When I first saw this prompt, I had a hard time coming up with an example given the definition of brave, but yesterday ended in a very unexpected way, and I will consider the decision we made as an act of bravery.
Yelps of pain
At about 3pm yesterday afternoon, as I was in my living room, a series of yelps came screaming out of the backyard; my wife rushed in and said it was our dog, Rylee. As I came out she tried to come to me, dragging the rear half of her body along the ground. Based on the yelp and the behavior, I was pretty sure she must have broken a leg — I wish we were that lucky.
I tried to comfort her and did a complete check of her extremities, with no sign of a break or bleeding. I tried to see if she could put weight on her back legs, but nothing. My initial thought was to let her relax and see if it went away, but something told me this wasn’t one of those “shake it off” moments. While others tried to comfort her I started calling emergency veterinarian services. It was a longer process than expected as most of the emergency facilities in our area were at capacity or had an 8-12 hour wait. After a half dozen calls, I found a facility in Frederick, Maryland. We moved Rylee to the truck and headed to the ER. The entire time, Rylee was trembling and clearly uncomfortable but not crying, so I was hopeful.
After being seen by the veterinarian, we were told that whatever happened was neurological. Either a ruptured disk or a stroke. Rylee would need an MRI and neurologist, and surgery with no guarantees of recovery and, at best, a 70% return to normal. While offering us a host of options, it was clear that this vet did not have high hopes for the outcome as almost every statement seemed to reinforce the inevitable — we would have to let Rylee go.

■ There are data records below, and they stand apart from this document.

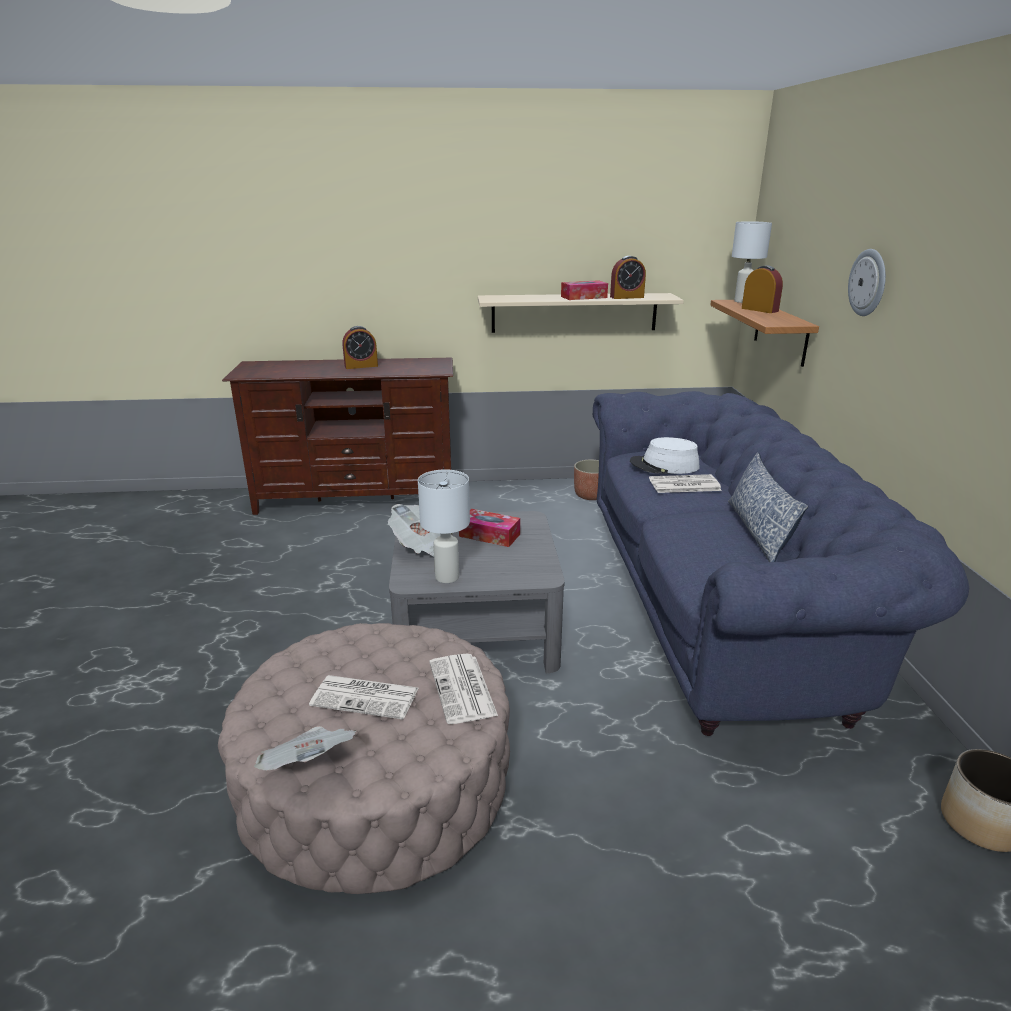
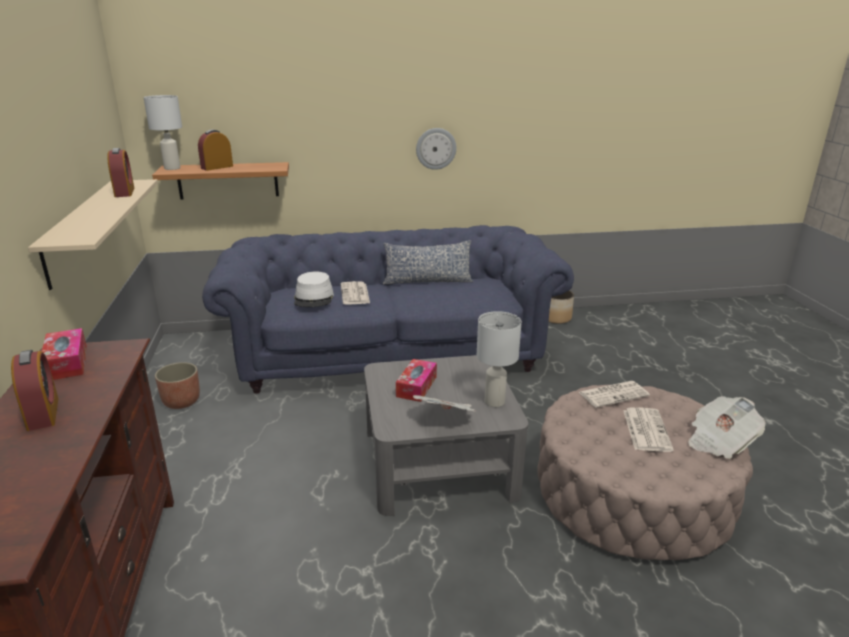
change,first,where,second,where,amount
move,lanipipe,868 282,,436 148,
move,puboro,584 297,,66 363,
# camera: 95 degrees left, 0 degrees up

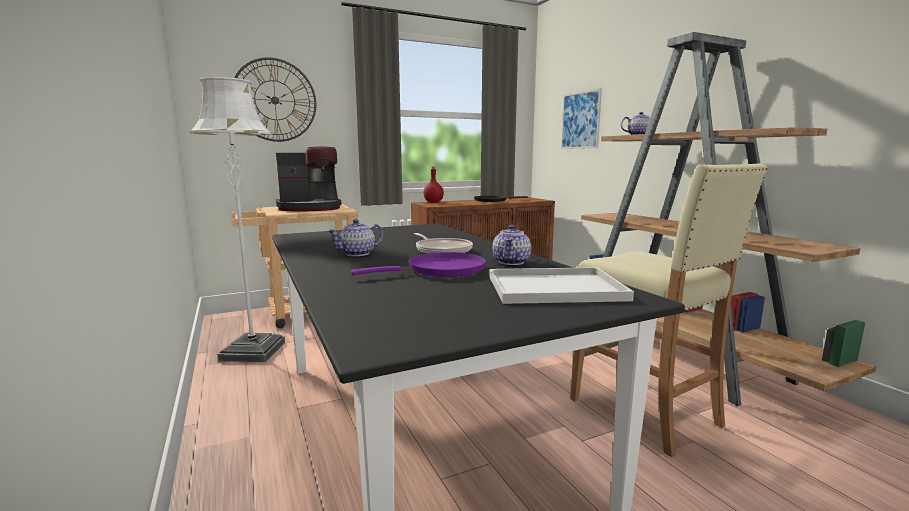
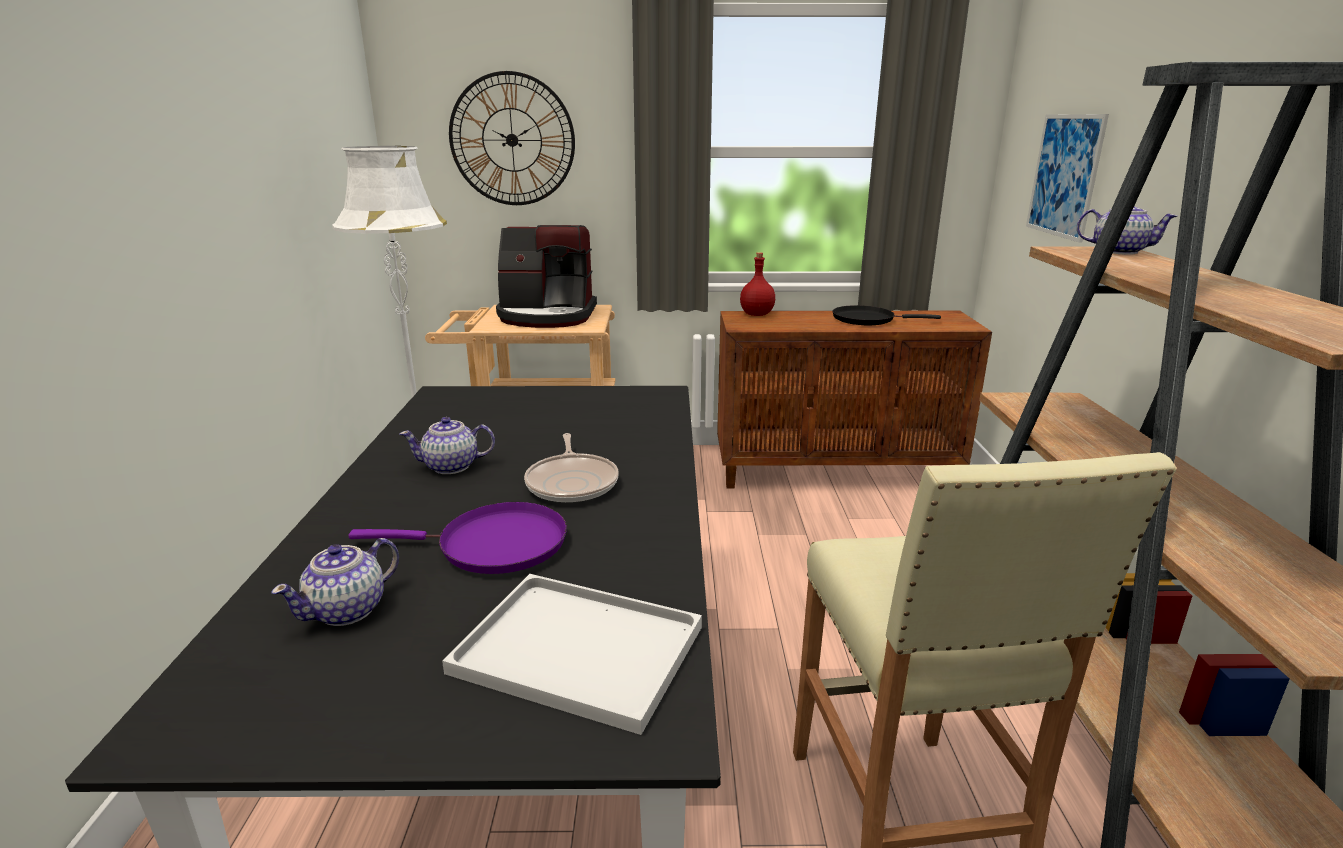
change,first,where,second,where,amount
move,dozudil,511 262,,348 610,
# camera: 25 degrees right, 10 degrees up

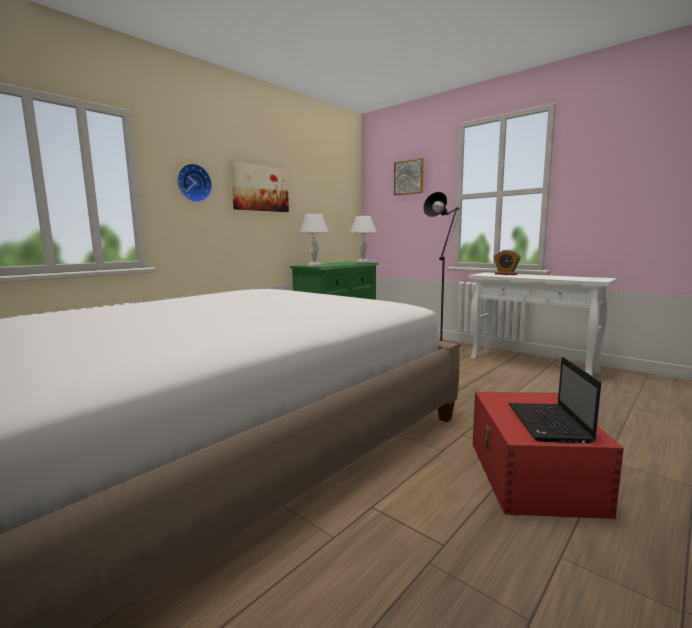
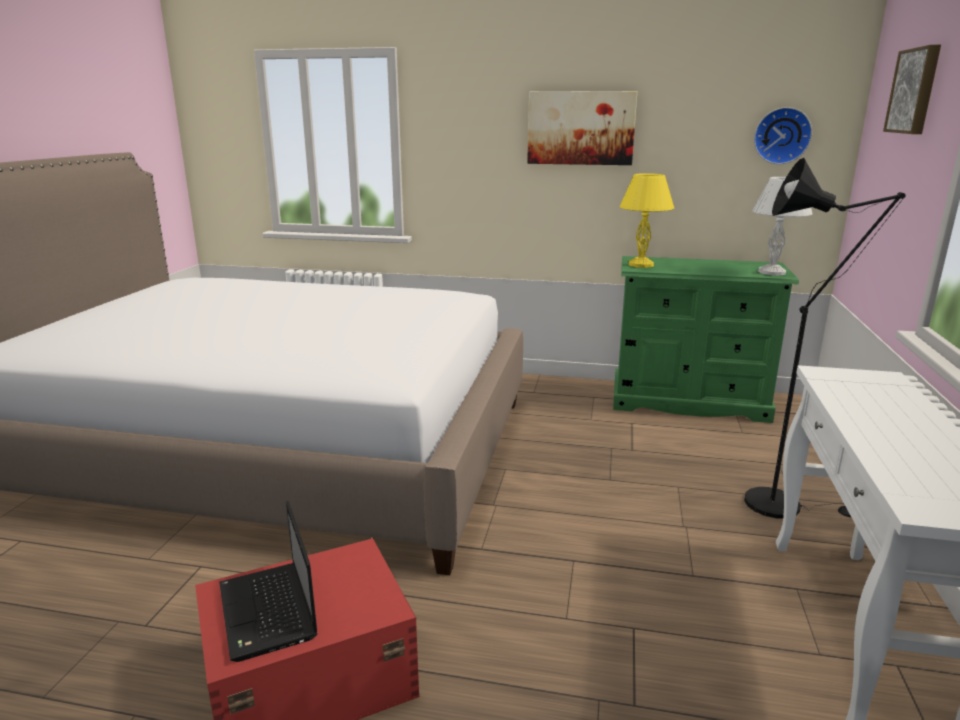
change,first,where,second,where,amount
move,lanipipe,193 183,,781 135,
recolor,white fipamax,314 265,yellow fipamax,641 264,
delete,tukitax,505 274,,,
rotate,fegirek,549 424,,269 613,90 degrees counterclockwise
# camera: 60 degrees right, 10 degrees up

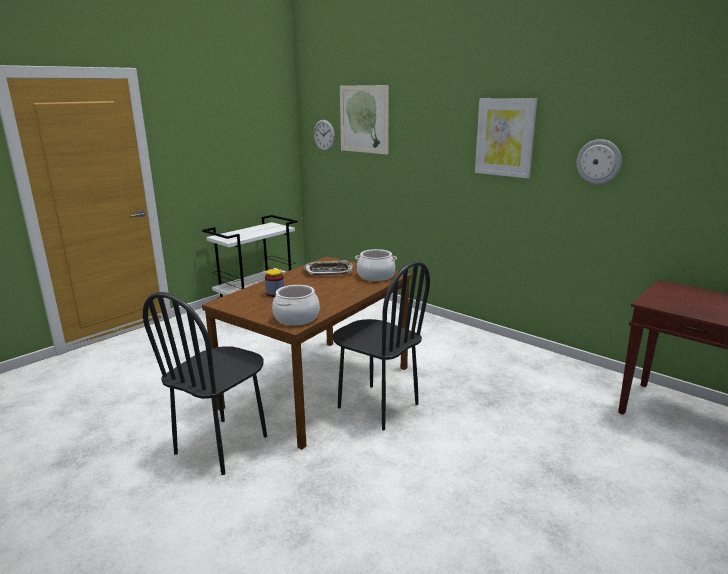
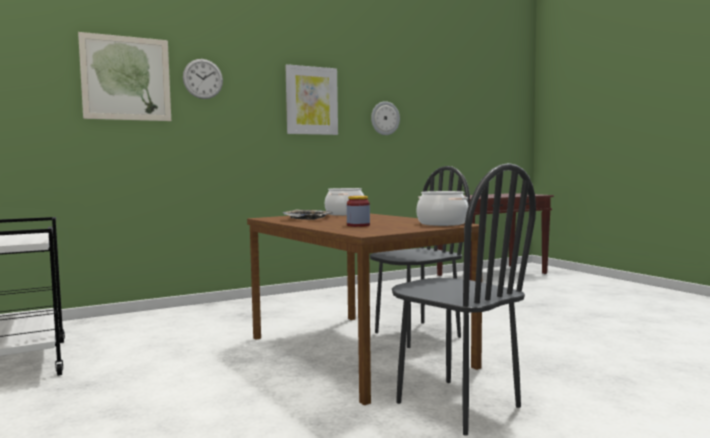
change,first,where,second,where,amount
move,lanipipe,324 135,,203 79,
# camera: 70 degrees left, 15 degrees down

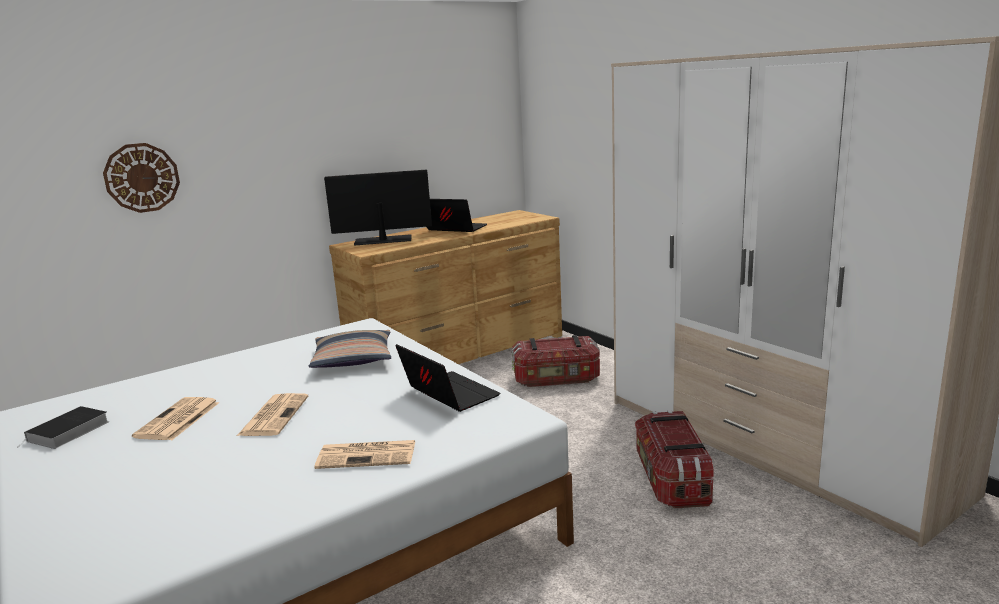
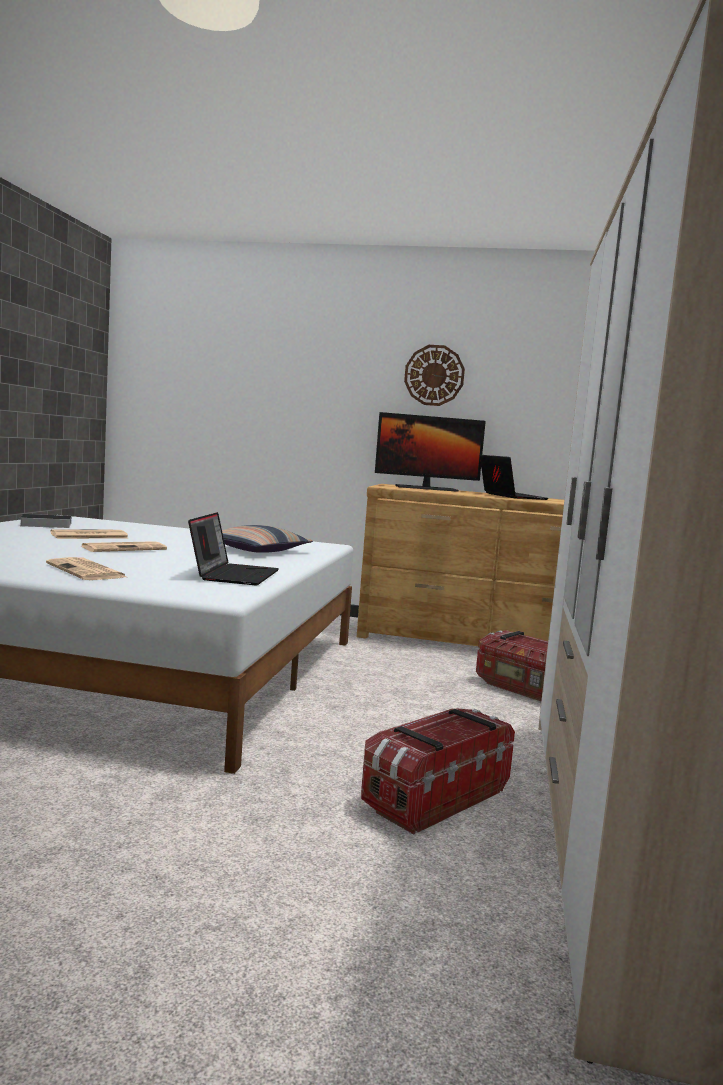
change,first,where,second,where,amount
move,lanipipe,142 177,,434 375,
rotate,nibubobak,383 240,,426 488,135 degrees clockwise
# camera: 45 degrees right, 10 degrees down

Honestly, to this point, the idea of life without Rylee did not seem to be a big deal, but now this was different.
Rita and I discussed it and weighed all the options and known challenges that would await us. This, combined with the fact that Rylee would likely suffer the entire time — for our lovely girl this was unacceptable.
I am not a person who wants any part of death, and the idea of being with Rylee as she died was an immediate no. But my wife and my memories told me I was wrong. Just over 8 years ago, an 8-week-old puppy picked me to be her new “dad,” and there was no way I wouldn’t be with her at the end. It sucked. I hadn’t really realized how much I loved this dog until this moment, and thankfully, Rylee seemed to know and calmed down a little. The vet was kind and made the process as peaceful as possible.
My father and mother passed due to cancer, and while these were sad, they hadn’t been a constant part of my life for years, but Rylee had, and her loss has hit me in a very unexpected way. I never want to forget her, but man, I want these feelings to go away.